I find hypocrisy, and even sometimes cruelty, in the anti-choice movement's treatment of abortion. I'm tired of members of the "pro-life" movement in the US claiming to care about children but also stating that we should stop providing international assistance to developing countries.  I'm tired of those same people justifying an unjustifiable war in Iraq.  In 2003, people operating on behalf of the American population started a war that cost thousands of American lives and hundreds of thousands of Iraqi lives, including thousands of Iraqi children. These were children God also knit together in their mothers' wombs; children who were defenseless and voiceless and helpless. Where was the voice of our pro-life movement then? Where is it now for children in Yemen, Pakistan and Afghanistan who are killed in drone attacks or who are lumped together in the terrifyingly disrespectful term of "collateral damage" for our wars?  Where was the objection based on "every life is sacred" and "every child counts?" In this situation, we didn't even defer to those closest to the situation.  Someone in Washington makes a choice, not knowing whose lives will be terminated.

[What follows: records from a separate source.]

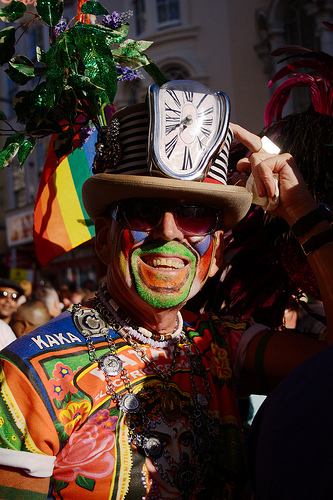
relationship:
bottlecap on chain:
[74, 309, 114, 335] [99, 366, 135, 389]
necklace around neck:
[125, 353, 185, 367] [132, 316, 190, 333]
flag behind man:
[48, 158, 84, 185] [11, 111, 256, 417]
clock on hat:
[164, 67, 224, 174] [82, 77, 251, 205]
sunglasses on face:
[127, 199, 203, 231] [129, 206, 202, 311]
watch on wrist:
[286, 193, 331, 220] [279, 186, 308, 211]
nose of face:
[156, 229, 183, 243] [129, 206, 202, 311]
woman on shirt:
[141, 403, 203, 487] [14, 335, 226, 488]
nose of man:
[156, 229, 183, 243] [11, 111, 256, 417]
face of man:
[129, 206, 202, 311] [11, 111, 256, 417]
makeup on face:
[121, 273, 172, 294] [129, 206, 202, 311]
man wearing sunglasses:
[11, 111, 256, 417] [127, 199, 203, 231]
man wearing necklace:
[11, 111, 256, 417] [125, 353, 185, 367]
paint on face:
[173, 249, 185, 257] [129, 206, 202, 311]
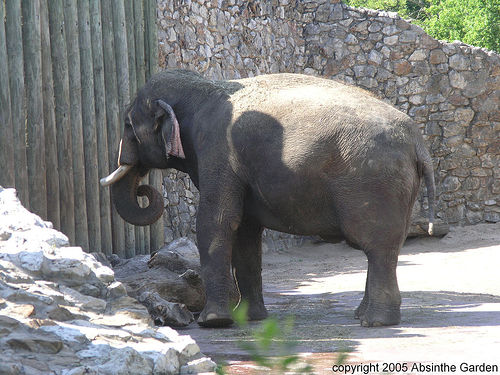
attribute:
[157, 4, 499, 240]
wall — white, grey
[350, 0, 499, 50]
trees — green, far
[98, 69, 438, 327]
elephant — on, close, massive, looking, big, large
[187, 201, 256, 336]
leg — on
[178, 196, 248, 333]
leg — on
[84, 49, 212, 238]
head — on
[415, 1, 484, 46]
trees — behind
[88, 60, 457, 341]
elephant — in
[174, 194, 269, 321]
leg — on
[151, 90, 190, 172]
ear — on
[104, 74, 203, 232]
head — on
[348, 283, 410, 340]
foot — on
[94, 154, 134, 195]
tusk — on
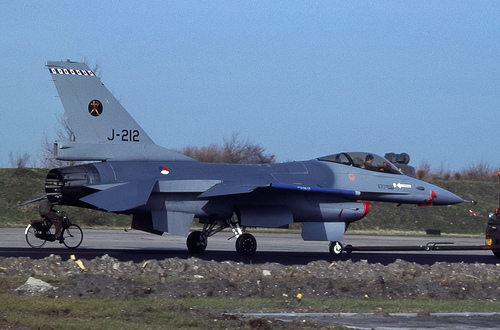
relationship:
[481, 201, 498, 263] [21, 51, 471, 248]
car with jet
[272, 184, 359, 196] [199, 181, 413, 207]
edge of jets wing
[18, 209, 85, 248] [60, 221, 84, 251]
bicycle has front tire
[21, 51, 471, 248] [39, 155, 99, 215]
jet has engine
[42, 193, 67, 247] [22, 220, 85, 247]
person on bicycle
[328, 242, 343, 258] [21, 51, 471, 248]
wheel on jet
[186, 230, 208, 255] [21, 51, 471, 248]
wheel on jet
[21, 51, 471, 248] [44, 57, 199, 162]
jet has tail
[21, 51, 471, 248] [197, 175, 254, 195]
jet has wing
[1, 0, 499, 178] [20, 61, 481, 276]
sky above jet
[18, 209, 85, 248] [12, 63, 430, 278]
bicycle near jet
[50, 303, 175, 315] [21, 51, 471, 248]
grass next to jet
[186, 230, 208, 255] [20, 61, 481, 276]
wheel on jet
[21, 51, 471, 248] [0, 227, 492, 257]
jet on road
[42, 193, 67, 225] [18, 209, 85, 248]
person riding bicycle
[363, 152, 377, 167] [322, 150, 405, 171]
pilot in cockpit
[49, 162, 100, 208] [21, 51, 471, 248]
engine on jet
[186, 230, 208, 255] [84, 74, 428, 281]
wheel are on jet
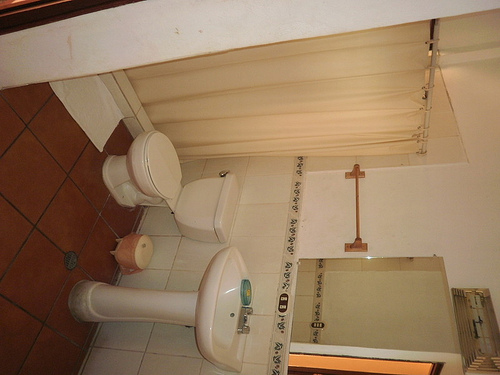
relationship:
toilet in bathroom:
[109, 127, 237, 242] [4, 5, 499, 374]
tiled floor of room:
[8, 80, 149, 372] [2, 0, 494, 373]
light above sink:
[394, 33, 473, 128] [192, 250, 265, 373]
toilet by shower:
[109, 127, 237, 242] [99, 15, 430, 183]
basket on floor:
[111, 229, 153, 276] [1, 42, 151, 374]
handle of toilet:
[217, 168, 230, 178] [109, 127, 237, 242]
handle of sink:
[235, 324, 255, 336] [192, 242, 252, 367]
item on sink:
[241, 275, 254, 303] [62, 243, 260, 370]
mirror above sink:
[289, 254, 466, 351] [173, 208, 297, 368]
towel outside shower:
[36, 70, 128, 157] [129, 40, 450, 162]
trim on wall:
[266, 153, 306, 373] [123, 135, 447, 373]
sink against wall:
[62, 243, 260, 370] [75, 56, 497, 372]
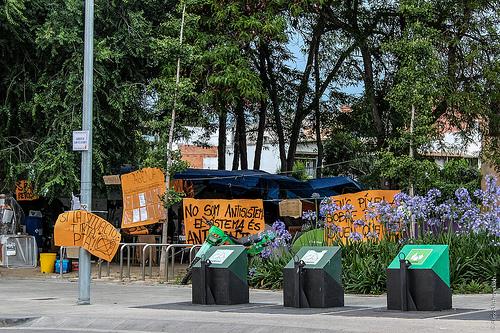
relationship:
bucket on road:
[178, 222, 269, 328] [53, 284, 484, 329]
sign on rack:
[183, 196, 267, 239] [125, 242, 160, 275]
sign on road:
[323, 189, 400, 245] [17, 272, 421, 330]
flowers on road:
[246, 173, 498, 285] [17, 272, 421, 330]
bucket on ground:
[36, 250, 60, 273] [2, 257, 499, 331]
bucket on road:
[36, 250, 60, 273] [31, 259, 231, 328]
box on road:
[373, 227, 454, 308] [34, 253, 472, 325]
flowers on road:
[246, 188, 499, 244] [34, 253, 472, 325]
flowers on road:
[246, 188, 499, 244] [74, 253, 461, 326]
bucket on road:
[193, 242, 256, 303] [53, 263, 456, 325]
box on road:
[276, 241, 347, 311] [53, 263, 456, 325]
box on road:
[390, 249, 454, 307] [53, 263, 456, 325]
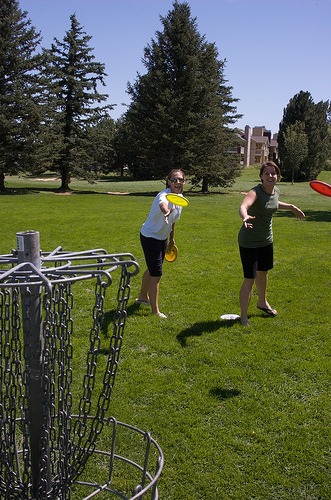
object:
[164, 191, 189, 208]
frisbees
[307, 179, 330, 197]
frisbee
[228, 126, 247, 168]
houses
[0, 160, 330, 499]
field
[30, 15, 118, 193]
pine tree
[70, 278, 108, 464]
chain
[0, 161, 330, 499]
grass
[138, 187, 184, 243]
shirt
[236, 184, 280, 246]
shirt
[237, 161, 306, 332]
person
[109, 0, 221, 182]
tree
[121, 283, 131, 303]
chain link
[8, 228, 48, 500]
pole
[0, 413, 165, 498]
basket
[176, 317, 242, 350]
shadow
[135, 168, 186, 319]
woman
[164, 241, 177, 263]
frisbee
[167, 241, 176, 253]
hand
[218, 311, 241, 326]
frisbee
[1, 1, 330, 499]
background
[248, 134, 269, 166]
building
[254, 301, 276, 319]
shoe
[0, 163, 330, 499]
ground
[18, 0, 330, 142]
sky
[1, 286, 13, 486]
chain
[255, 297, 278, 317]
foot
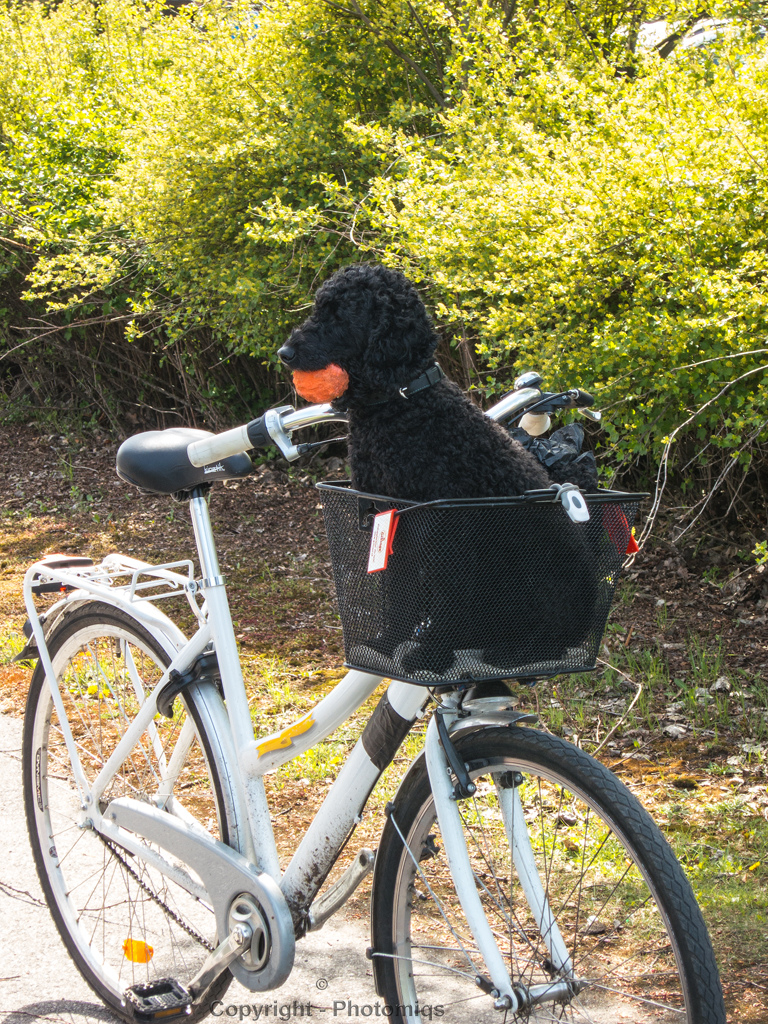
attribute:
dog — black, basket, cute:
[264, 272, 545, 511]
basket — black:
[318, 466, 650, 685]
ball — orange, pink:
[301, 334, 380, 418]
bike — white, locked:
[48, 443, 484, 963]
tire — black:
[354, 722, 753, 1009]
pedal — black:
[129, 964, 211, 1020]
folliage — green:
[495, 61, 731, 348]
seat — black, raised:
[101, 381, 250, 516]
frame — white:
[166, 514, 307, 829]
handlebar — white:
[239, 373, 411, 477]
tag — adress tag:
[332, 497, 430, 590]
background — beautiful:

There are millions of defenseless, voiceless children who will die from poverty around the world because successive generations worth of US Presidents and Congresses have constructed trade and aid policies that actually harm those communities and are likely to ensure their continued impoverishment rather than sustainable growth. There are millions of children who die because our intellectual property laws protect big pharmaceutical companies at the expense of those children's access to medicines. Millions who will be left orphans for the same reason. Millions left without one or both parents - both in the US and outside of it - because of US health policies ranging from a failure to discuss and distribute contraception in AIDS affected countries to a failure to provide universal health care here at home. Children in the US and around the world die because they don't have access to food, medicine, or safe living conditions.  Our girls are sold into sex slavery, advertised regularly on sites like Backpage.com.

We abdicate our rights and responsibilities to fight for life in all these situations and the consequence is that children suffer. It is cruel to the mothers of those Afghan children, those Yemeni children, those Pakistani children, and those American children to treat the unborn as more sacred than the living. Let us give a voice to the voiceless amongst us; defend the defenseless on Earth.  When we have systematically, and as passionately, done that, then we should engage in the questions that we can only truly learn the answer to in Heaven, such as when life begins and what protections should be afforded to the pre-born.


  1. This is the craziest thing I've ever heard.

  2. I don't agree with several of your points, but appreciate you putting the information out there. My one criticism is that you say that you aren't pro-abortion and the point should be to make abortion "safe, legal, and *RARE*". But what measures are being taken to truly make this a rare occurance? I don't see many bills coming up deeming when an abortion would be appropriate...so what steps would you say should take place to make that true?